(April 15, 2014) – Asset managers’ outlooks on value stocks and emerging markets shifted dramatically this month, according to a survey of 188 senior investment staffers conducted by Bank of America Merrill Lynch.
The portion of respondents predicting value to outperform growth rose by nearly 30 percentage points since April, representing the single largest shift in managers’ macro views.
Substantial research has pointed to persistent value premia in public equities markets over the long term. Many experts have attributed it in part to managers’ own bias for growth stocks—one that seems to have lifted, at least for the moment.

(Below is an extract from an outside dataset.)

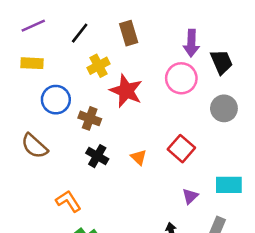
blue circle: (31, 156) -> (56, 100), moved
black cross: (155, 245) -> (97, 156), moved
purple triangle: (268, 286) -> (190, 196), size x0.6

Roughly a third of those surveyed described their investment horizon as 12 months and beyond, while 55% pegged their outlook at six months or less.
Unlike with value-oriented stocks, Asset managers went against academic wisdom in their outlook on size. Respondents predicting large-cap stocks to outperform small-caps increased by more than 20 percentage points this month.
Emerging markets were another point on which many managers changed their minds since March. Investors dialed back their extreme underweight of the region, from a net 31% to 13% reporting reduced exposure relative to portfolio target.
Furthermore, more respondents felt emerging markets were undervalued than any point since 2001, when the survey began. Roughly half saw the assets as under-priced: by contrast more than 60% called US equities overvalued.
The most crowded trades, according to managers, were going long on US high-yield bonds and European periphery debt.
“After two years of cyclical outperformance in Europe, some of the exuberance we see in investor sentiment and positioning suggests a rotation into more defensive stocks and sectors may be imminent,” said Obe Ejikeme, a Bank of America Merrill Lynch European equity strategist.